More recently, the teenager, who has taken a year off school, has expanded her focus to include “flight shaming’’ – a trend identified as a potential threat to the aviation industry and by Qantas chief executive Alan Joyce last week. “Flight shaming’’ involves activists targeting people who travel by air, claiming they are harming the environment.
In an extensive interview with Italian newspaper La Stampa on Friday, the Pontiff said his greatest fears for the planet were “the disappearance of biodiversity, new lethal diseases’’ and “a drift and devastation of nature that can lead to the death of humanity”.
He was more shocked, he said, by the story behind the so-called “Overshoot Day’’, last month. “On July 29th, we used up all the regenerative resources of 2019,’’ Francis said. “From July 30 we started to consume more resources than the planet can regenerate in a year. It’s very serious. It’s a global emergency.’’

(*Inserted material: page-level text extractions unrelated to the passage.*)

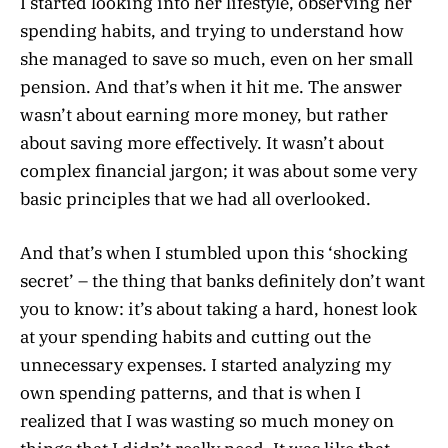
I started looking into her lifestyle, observing her
spending habits, and trying to understand how
she managed to save so much, even on her small
pension. And that’s when it hit me. The answer
wasn’t about earning more money, but rather
about saving more effectively. It wasn’t about
complex financial jargon; it was about some very
basic principles that we had all overlooked.
And that’s when I stumbled upon this ‘shocking
secret’ – the thing that banks definitely don’t want
you to know: it’s about taking a hard, honest look
at your spending habits and cutting out the
unnecessary expenses. I started analyzing my
own spending patterns, and that is when I
realized that I was wasting so much money on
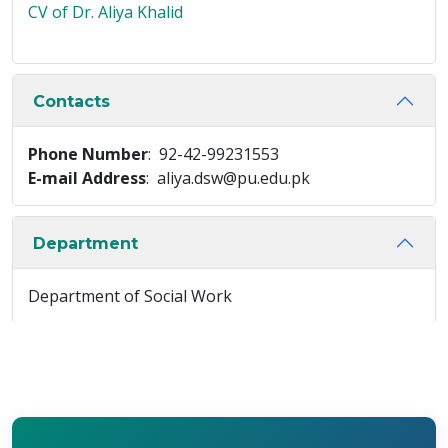
CV of Dr. Aliya Khalid
Contacts
Phone Number
: 92-42-99231553
E-mail Address
: aliya.dsw@pu.edu.pk
Department
Department of Social Work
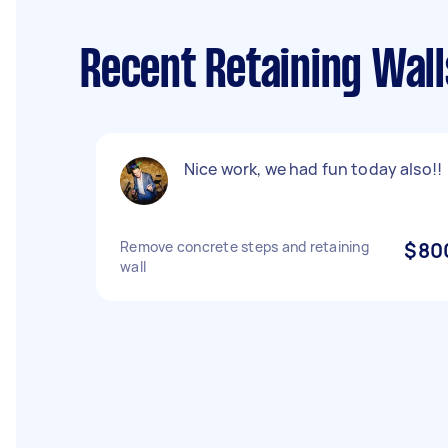
Recent Retaining Wall
Nice work, we had fun today also!!
Remove concrete steps and retaining
$80
wall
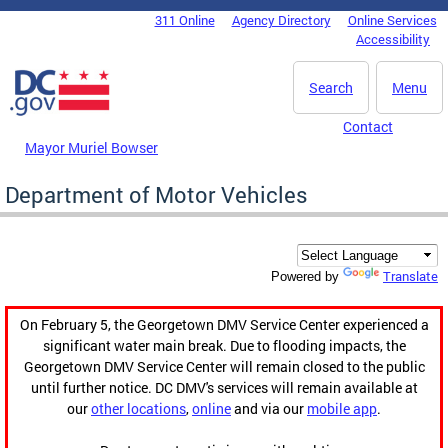
Skip to main content
311 Online
Agency Directory
Online Services
DC Agency Top Menu
Accessibility
Search
Menu
Contact
Mayor Muriel Bowser
Department of Motor Vehicles
Translate
Powered by
On February 5, the Georgetown DMV Service Center experienced a
significant water main break. Due to flooding impacts, the
Georgetown DMV Service Center will remain closed to the public
until further notice. DC DMV's services will remain available at
our
other locations
,
online
and via our
mobile app
.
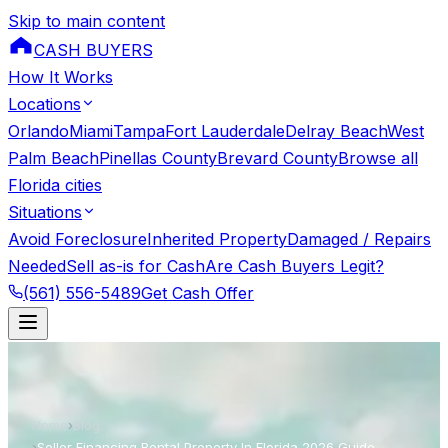
Skip to main content
CASH BUYERS
How It Works
Locations
Orlando
Miami
Tampa
Fort Lauderdale
Delray Beach
West
Palm Beach
Pinellas County
Brevard County
Browse all
Florida cities
Situations
Avoid Foreclosure
Inherited Property
Damaged / Repairs
Needed
Sell as-is for Cash
Are Cash Buyers Legit?
(561) 556-5489
Get Cash Offer
Home
›
Blog
›
Seller Financing Rental Property In Florida 2026 Guide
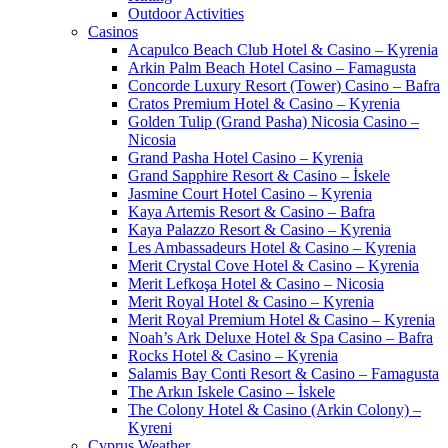
Outdoor Activities
Casinos
Acapulco Beach Club Hotel & Casino – Kyrenia
Arkin Palm Beach Hotel Casino – Famagusta
Concorde Luxury Resort (Tower) Casino – Bafra
Cratos Premium Hotel & Casino – Kyrenia
Golden Tulip (Grand Pasha) Nicosia Casino –
Nicosia
Grand Pasha Hotel Casino – Kyrenia
Grand Sapphire Resort & Casino – İskele
Jasmine Court Hotel Casino – Kyrenia
Kaya Artemis Resort & Casino – Bafra
Kaya Palazzo Resort & Casino – Kyrenia
Les Ambassadeurs Hotel & Casino – Kyrenia
Merit Crystal Cove Hotel & Casino – Kyrenia
Merit Lefkoşa Hotel & Casino – Nicosia
Merit Royal Hotel & Casino – Kyrenia
Merit Royal Premium Hotel & Casino – Kyrenia
Noah’s Ark Deluxe Hotel & Spa Casino – Bafra
Rocks Hotel & Casino – Kyrenia
Salamis Bay Conti Resort & Casino – Famagusta
The Arkın Iskele Casino – İskele
The Colony Hotel & Casino (Arkin Colony) –
Kyreni
Cyprus Weather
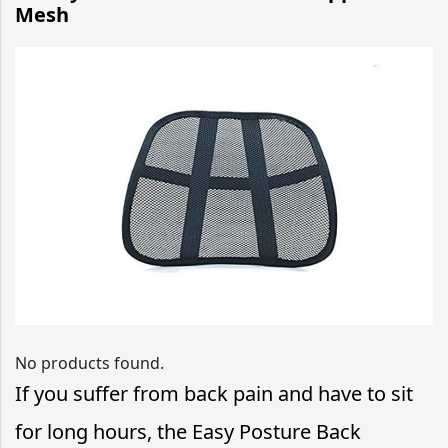
Mesh
No products found.
If you suffer from back pain and have to sit
for long hours, the Easy Posture Back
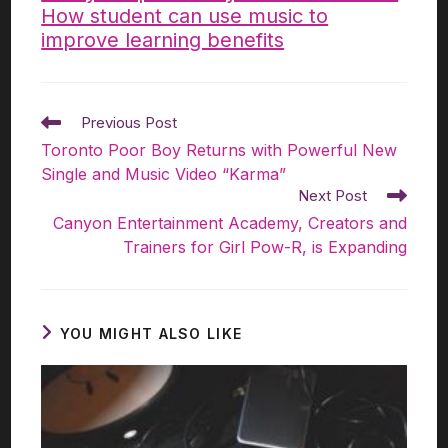
How student can use music to
improve learning benefits
Previous Post
Toronto Poor Boy Returns with Powerful New
Single and Music Video “Karma”
Next Post
Canyon Entertainment Academy, Creators and
Trainers for Girl Pow-R, is Expanding​
YOU MIGHT ALSO LIKE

Such issues, he said, made the Church’s Amazonian Synod, to be held in Rome in October with a strong environmental theme, an “urgent synod’’.
Francis said he was encouraged by “the movements of young ecologists, such as the one led by Greta Thunberg, ‘Fridays for future’.’’
Ms Thunberg, who refuses to fly because of what she describes the “enormous climate impact of aviation’’ will cross the Atlantic later this month to participate in UN climate summits in the US and Chile.
German Cardinal Gerhard Mueller, who was sacked by Francis in 2017 as head of the church’s Congregation for the Doctrine of the Faith, is one of several cardinals who has strongly criticised the working document for the Amazonian Synod. Cardinal Mueller said the document proposes a “cosmovision” that is “pan-naturalistic” and “similar to Marxism.”
He said the Church must “absolutely reject” expressions such as “ecological conversion” because “there is only conversion to the Lord.”